In the same panel, Malkin asked Rhudy how the Biosimilars Price Competition and Innovation Act ("Biosimilars Act") came to be added to the Patient Protection and Affordable Care Act ("Affordable Care Act") in March 2010. Rhudy replied that once Congress had reached agreement on the exclusivity period for new biologicals (12 years), Congress essentially lifted the language from the most well-supported bill at the time without additional debate. Coates and Malkin then discussed why they thought that no applicant had filed a biosimilar application almost two and half years since the Biosimilars Act was passed. Much of their discussion regarding the lack of a developing biosimilars industry in the U.S. centered on the uncertain regulatory framework articulated by FDA and the complicated litigation pathway that would undoubtedly be costly for a biosimilar applicant to pursue. For instance, they noted that to date FDA had only partially discussed in its initial guidances the analytical process to compare a proposed biosimilar with its referenced product, while leaving out important details such as the clinical requirements for interchangeability, product naming, and what requirements FDA may waive. In response to these criticisms, Rhudy said that Congress would be focused more on the Affordable Care Act, now that the Supreme Court said that it was Constitutional, and the election, knowing that if they opened up the Biosimilars Act for debate, it might never be passed again. In essence, Rhudy said that Congress wanted to give more time to the Biosimilars Act to work, especially since Congress provided FDA with considerable discretion to help develop the industry and improve patients' access to affordable biological medicines.
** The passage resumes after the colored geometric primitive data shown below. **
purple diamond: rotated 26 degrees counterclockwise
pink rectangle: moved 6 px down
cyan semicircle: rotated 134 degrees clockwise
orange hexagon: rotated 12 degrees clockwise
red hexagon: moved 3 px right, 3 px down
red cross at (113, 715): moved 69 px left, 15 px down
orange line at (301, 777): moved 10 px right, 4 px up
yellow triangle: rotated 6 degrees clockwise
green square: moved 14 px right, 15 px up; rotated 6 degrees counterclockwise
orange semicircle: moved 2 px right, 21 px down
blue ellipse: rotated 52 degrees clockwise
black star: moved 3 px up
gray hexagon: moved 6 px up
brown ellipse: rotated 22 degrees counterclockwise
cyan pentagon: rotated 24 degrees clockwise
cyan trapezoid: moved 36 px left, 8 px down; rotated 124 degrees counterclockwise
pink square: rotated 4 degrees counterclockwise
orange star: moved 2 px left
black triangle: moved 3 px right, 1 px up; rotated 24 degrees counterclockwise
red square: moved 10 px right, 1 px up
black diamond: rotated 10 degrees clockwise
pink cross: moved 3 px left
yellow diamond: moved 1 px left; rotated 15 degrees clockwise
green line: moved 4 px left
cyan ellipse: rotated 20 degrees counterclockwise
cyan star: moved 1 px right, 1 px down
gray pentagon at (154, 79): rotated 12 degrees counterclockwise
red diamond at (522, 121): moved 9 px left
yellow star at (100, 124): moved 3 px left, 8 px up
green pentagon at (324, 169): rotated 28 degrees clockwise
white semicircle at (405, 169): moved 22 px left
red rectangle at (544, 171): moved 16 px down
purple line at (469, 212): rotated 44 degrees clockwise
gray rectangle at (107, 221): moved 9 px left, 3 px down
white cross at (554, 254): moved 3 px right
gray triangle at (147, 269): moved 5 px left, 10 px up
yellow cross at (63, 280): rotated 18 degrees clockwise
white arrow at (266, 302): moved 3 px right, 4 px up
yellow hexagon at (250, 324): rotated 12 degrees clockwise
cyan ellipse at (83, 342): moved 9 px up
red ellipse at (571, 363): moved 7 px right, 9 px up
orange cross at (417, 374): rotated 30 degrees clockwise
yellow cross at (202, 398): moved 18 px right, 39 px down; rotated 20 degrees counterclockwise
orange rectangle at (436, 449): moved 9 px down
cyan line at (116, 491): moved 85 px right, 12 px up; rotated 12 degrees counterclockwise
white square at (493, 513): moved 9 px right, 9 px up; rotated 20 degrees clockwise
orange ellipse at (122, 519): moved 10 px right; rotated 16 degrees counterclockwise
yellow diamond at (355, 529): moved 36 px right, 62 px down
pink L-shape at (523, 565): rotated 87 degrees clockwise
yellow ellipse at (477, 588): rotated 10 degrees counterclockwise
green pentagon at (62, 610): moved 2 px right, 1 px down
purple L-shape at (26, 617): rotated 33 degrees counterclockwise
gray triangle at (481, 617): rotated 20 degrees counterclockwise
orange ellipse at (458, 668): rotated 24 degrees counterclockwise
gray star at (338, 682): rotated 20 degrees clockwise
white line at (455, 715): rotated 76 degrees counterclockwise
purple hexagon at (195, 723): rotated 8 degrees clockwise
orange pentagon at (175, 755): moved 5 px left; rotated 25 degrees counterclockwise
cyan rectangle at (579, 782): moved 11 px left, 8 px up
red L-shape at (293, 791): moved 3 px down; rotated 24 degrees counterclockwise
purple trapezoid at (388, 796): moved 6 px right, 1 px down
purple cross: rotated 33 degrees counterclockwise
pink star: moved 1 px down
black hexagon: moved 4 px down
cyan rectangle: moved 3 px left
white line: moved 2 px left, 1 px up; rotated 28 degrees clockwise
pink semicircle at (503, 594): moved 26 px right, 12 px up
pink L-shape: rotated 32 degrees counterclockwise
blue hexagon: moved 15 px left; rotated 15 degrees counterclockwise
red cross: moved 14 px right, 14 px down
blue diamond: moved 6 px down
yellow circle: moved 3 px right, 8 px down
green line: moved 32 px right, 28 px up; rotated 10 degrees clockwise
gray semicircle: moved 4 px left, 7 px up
Following the kickoff presentation, another key presentation featured Coates, Beckerman, and Wesdyk, speaking about GDUFA--why it was needed and what it hoped to accomplish. The speakers noted that since the industry took off with the Hatch-Waxman Act in 1984, the industry has continued to grow with increasing foreign product and active pharmaceutical ingredient development, which has strained FDA's limited resources. Wesdyk stressed that GDUFA differed from the previous iterations of the Prescription Drug User Fee Acts ("PDUFAs") in that it featured efficiency enhancements that promised to provide greater impact of the approximate $299 million in user fees per year at a relatively-low cost (less than one-half of one percent of generic drug sales), resulting in anticipated ten-month review cycles. Coates cautioned that since GDUFA mandated FDA to collect backlog fees for pending abbreviated new drug applications ("ANDAs") as of September 30, 2012, ANDA applicants should take a careful look at their ANDA portfolios to make sure that they withdraw any pending ANDAs that they were no longer pursuing. The FDA panelists noted that GDUFA had no waivers or grace period for backlog fees but thought most of the fees were "de minimis," noting that most GDUFA fees would be collected via a similar system as PDUFA. Failure to pay fees not tied to backlog fees, however, could lead to a product being deemed misbranded, the FDA panelists cautioned, but these fees had a limited grace period. The FDA panelists hoped that the fees would incentivize the generic drug industry to submit higher quality ANDAs resulting in fewer review cycles.